Of course, all of these biblical ideas—covenant, vocation, justice, and human work as participation in God’s work—are not limited to the professions. These concepts are just as fitting for a bricklayer as an engineer, for a homemaker as an attorney. All of these activities can be a participation in God’s work, all have value, all are important for the common good, all bear moral import, all can be a means to glorify God. When the professions are considered in light of a larger discussion of a Christian or Jewish theology of work, clear distinctions between the various professions and between professional and nonprofessional occupations fall away. As Christian and Jewish professionals turn to their own religious traditions as resources, they may find that their identity as professionals is overshadowed by their larger vocation as faithful people who seek to do God’s will in all parts of their lives, including their employment.

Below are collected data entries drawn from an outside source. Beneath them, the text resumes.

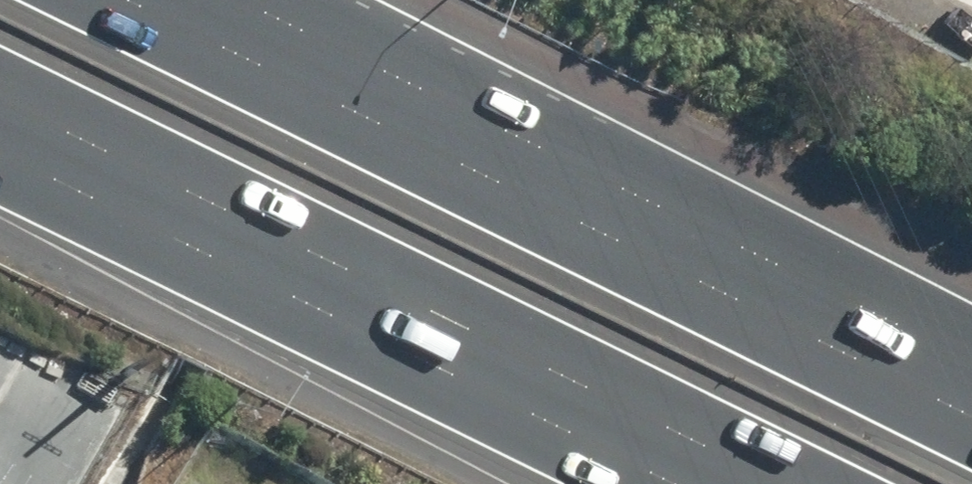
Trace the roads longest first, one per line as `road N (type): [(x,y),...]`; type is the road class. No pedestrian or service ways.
road 1 (motorway): [(137,0),(971,416)]
road 2 (motorway): [(779,483),(0,100)]

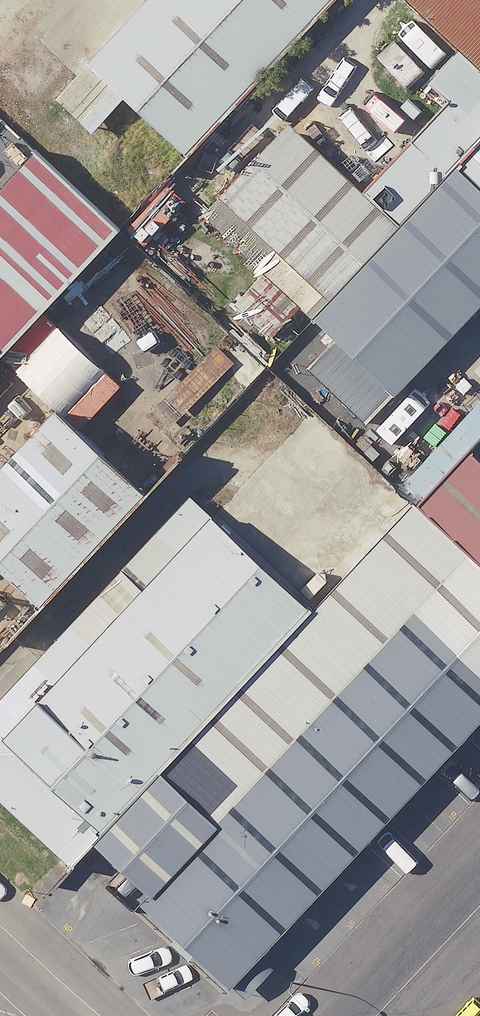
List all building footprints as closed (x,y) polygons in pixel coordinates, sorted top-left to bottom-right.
[(305,0),(138,0),(52,91),(141,174),(305,0)] [(421,0),(389,0),(359,33),(458,125),(479,101),(479,55),(421,0)] [(352,423),(479,287),(479,122),(270,346),(352,423)] [(183,228),(283,322),(354,246),(254,152),(183,228)] [(0,191),(0,332),(70,257),(0,191)] [(14,437),(0,452),(0,622),(99,517),(14,437)] [(479,632),(479,527),(430,480),(377,536),(421,577),(479,632)] [(148,765),(279,626),(159,513),(118,557),(136,574),(73,641),(56,626),(0,686),(0,861),(31,889),(148,765)] [(377,536),(370,529),(148,765),(199,813),(421,577),(377,536)] [(199,813),(90,928),(185,1015),(188,1015),(479,706),(479,632),(421,577),(199,813)]
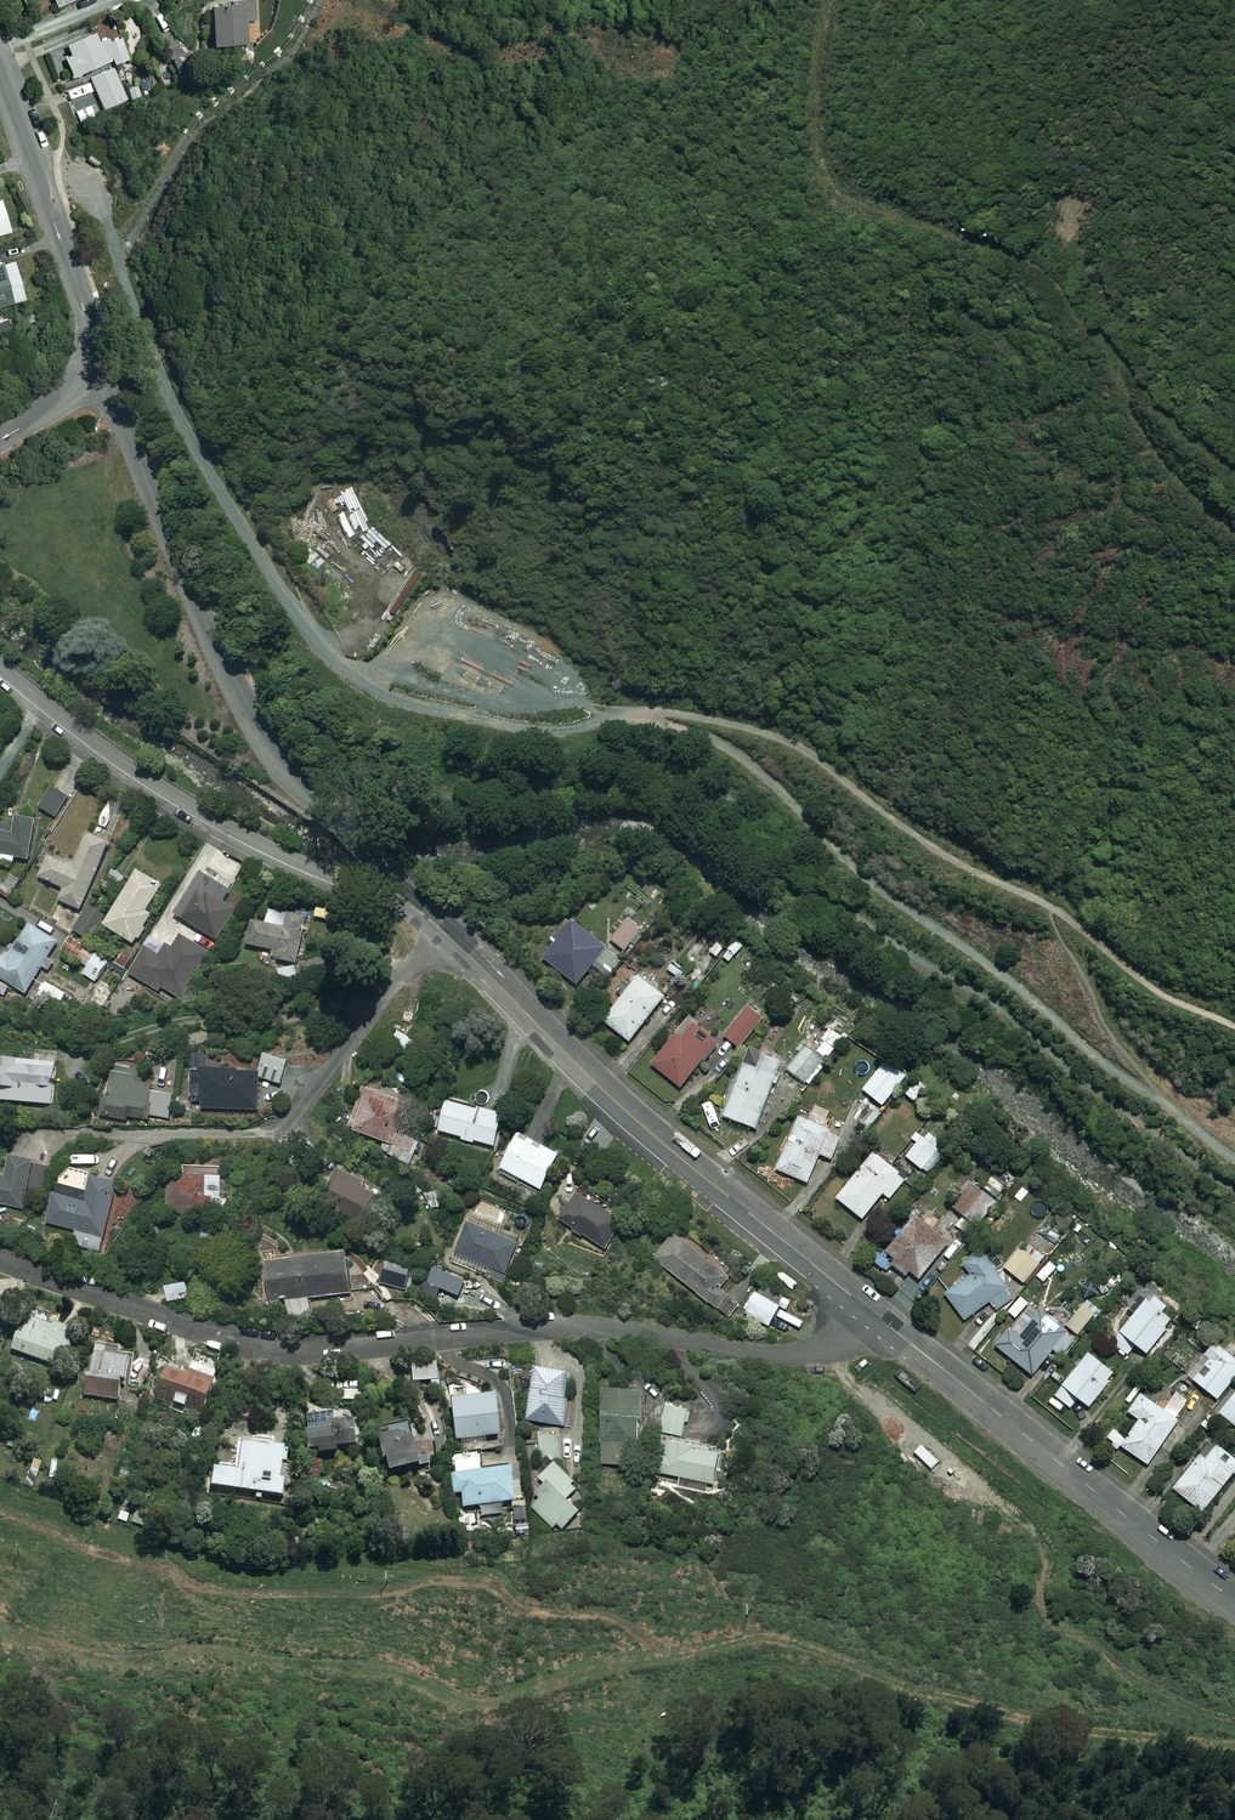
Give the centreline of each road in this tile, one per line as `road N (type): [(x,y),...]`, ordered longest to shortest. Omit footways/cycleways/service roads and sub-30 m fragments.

See also Business Ethics; Confidentiality; Covenant; Healthcare Ethics; Justice; Vocation; Work

Bibliography

Campbell, D. Doctors, Lawyers, Ministers: Christian Ethics in Professional Practice. Abingdon, 1982; John Paul II. On Human Work. United States Catholic Conference, 1981; Kultgen, J. Ethics and Professionalism. University of Pennsylvania Press, 1988; Lebacqz, K. Professional Ethics: Power and Paradox. Abingdon, 1985; May, W. The Physician’s Covenant: Images of the Healer in Medical Ethics. Westminster John Knox, 2000; Mount, E., Jr. Professional Ethics in Context: Institutions, Images, and Empathy. Westminster John Knox, 1990; Reeck, D. Ethics for the Professions: A Christian Perspective. Augsburg, 1982; Wind, J. “Ministry and Profession: The Paradoxical Relationship.” CurTM 11, no. 3 (1984): 168-75.